People in fast food restaurants aren’t out in the cold wilds and have likely just, you know, eaten a calorie-heavy meal. The supposition here is that you’re in a survival situation. Very different situations.
Eating a cup of ice will lower your body temperature by a whopping 0.1C (0.2F). If that’s really the difference between you getting hypothermia or not, then the ice was not the problem.
Yes, but unless there’s evidence to show that it actually exacerbates the problem, I’m going to assume the entire rigamarole with a pot and melting snow is just an urban legend because the basic laws of science state that ingesting ice simply doesn’t have that big an effect on the human body.

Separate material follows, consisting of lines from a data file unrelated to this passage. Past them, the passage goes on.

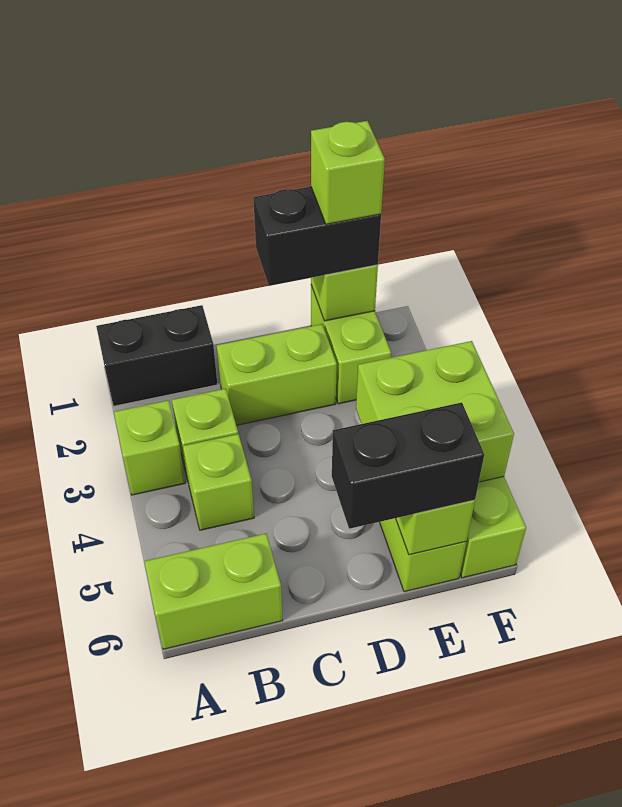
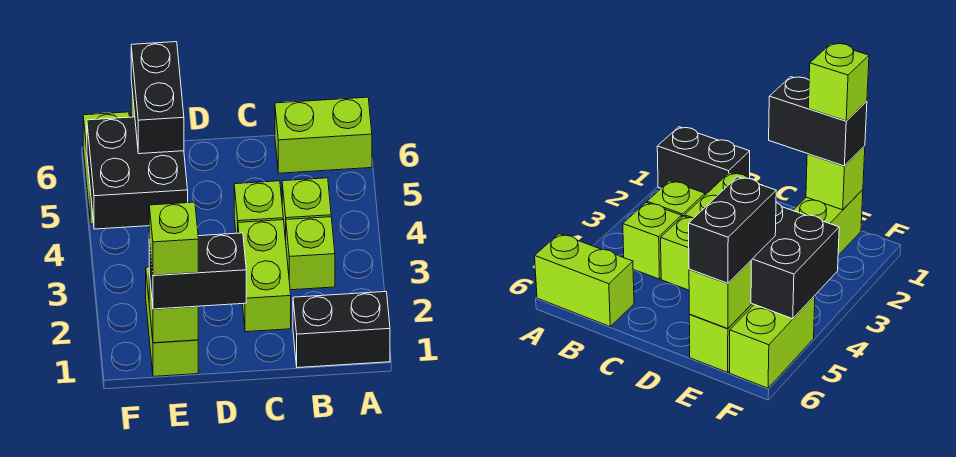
lime brick A3 level 1 -> lime brick C4 level 1
lime brick C2:D2 level 1 -> lime brick C2:C3 level 1
black brick D6:E6 level 3 -> black brick E5:E6 level 3
lime brick E4:F5 level 2 -> black brick E4:F5 level 2

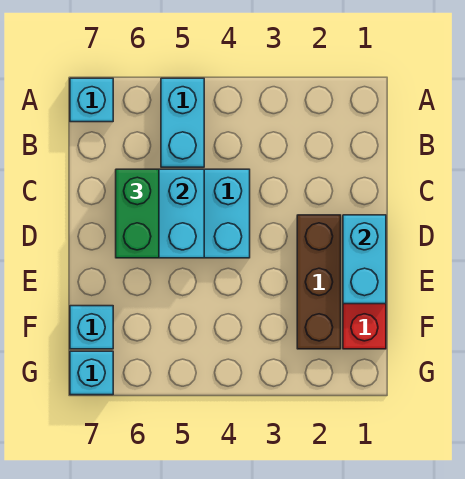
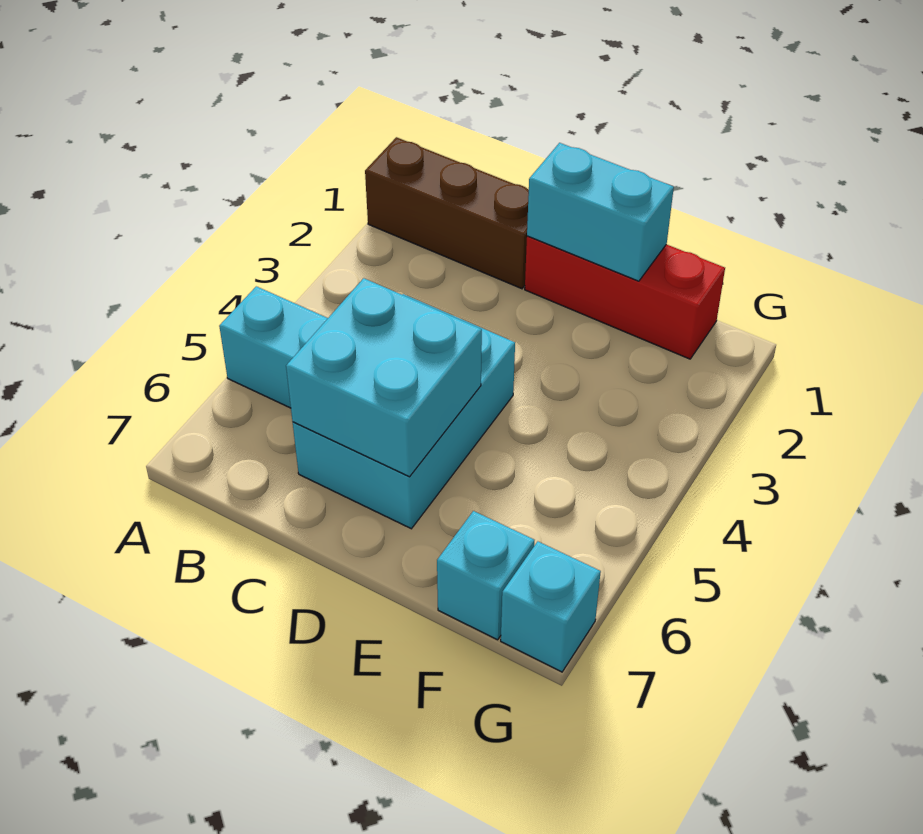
cyan brick A7 level 1 -> none
green brick C6:D6 level 3 -> none
brown brick D2:F2 level 1 -> brown brick A1:C1 level 1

I’d say any avoidable negative temp drop is going to exacerbate the problem. 2 degrees below normal is hypothermia. So this is a case where any drop is bad.
You also need to account for the energy to warm the snow up to the freezing point, although that usually won’t add too much.
I agree with you though that “never eat snow” shouldn’t be a dogmatic survival rule along the lines of “don’t drink salt water.” There’s plenty of cold-weather survival situations where hypothermia isn’t an issue and you’d be doing yourself more of a disservice by dehydrating yourself.
I’m going to guess this is a “your are already hovering on the brink of hypothermia” issue.
Canadian cross-country skiier here - I have drunk nearly-frozen water lots of times, without any concern about hypothermia - but then, I was usually very warm from exercise. I would not eat snow because it is not very thirst-quenching, it takes a lot of snow to make a small amount of water. But I would drink water from the springs at my dad’s cottage, which was very close to freezing.
On a side issue, we have a friend whose brother is married to a lady in Thailand, where he now lives; she has never been outside of Thailand and has expressed an interest in visiting Canada during the winter, in terms that indicates she has all sorts of romantic notions about winter and snow here, no doubt gleaned from movies - I don’t think it has been adequately explained to her just how very cold it gets here.
I did this exercise, except it was about a plane crash in the desert. I remember the most important item was the lady’s cosmetic mirror and the least important item was the vodka. I guess it might save my life one day!
Yeah, I’ve slept outside in below-zero (Farenheit) weather, and I think “never” is way too strong a word. Particulaly when the OP threw in non-survival situations at the end.
It’s something to be aware of – 10% of energy can potentially make the difference in some cases – but hardly an absolute law.
One should also not leave the car during a blizzard/snowstorm if you get stuck. Far easier to find the car (and thus you) than to find the car and then look for you.
Spaniard, no fucking idea. In fact, we’d often… well, eat isn’t quite the right word, but let snow melt in out mouth rather than drink from our canteens, during hikes on snowed-on mountains (you don’t need to take your gloves off to grab a small handful of snow). During snowstorms we mostly did our best to not be there; huddling in the bus singing el señor conductor (“Mr Driver”, one of those songs you re-invent as you go) was definitely preferable to being out in the cold.
Here’s the thing, snow is mostly air, and it holds a lot of cold. There is very little water in a mouth full of snow. It’s like a drop. So the amount of cooling that you get far, far outweighs the benefit of the small amount of water that comes in.
And it cools you from the inside, which vastly accelerates hypothermia. By the time you are cooled enough to feel any symptoms you are too far gone to reach the conclusion that you should probably stop eating snow now. And you will still be incredibly thirsty and so you’ll continue to eat snow as long as you can manage to scoop it into your mouth.
Better to keep it in a bag in your pocket and drink it as it melts. When the baggie full of snow melts down to a half-sip of water this will all make more sense to you.
From my experience, one doesn’t eat snow to quench one’s thirst, not because of hypotherma, but rather because it generally isn’t very thirst-quenching. As you note, it takes a lot of snow to make a little water.
In short, I do not think it is dangerous, so much as futile.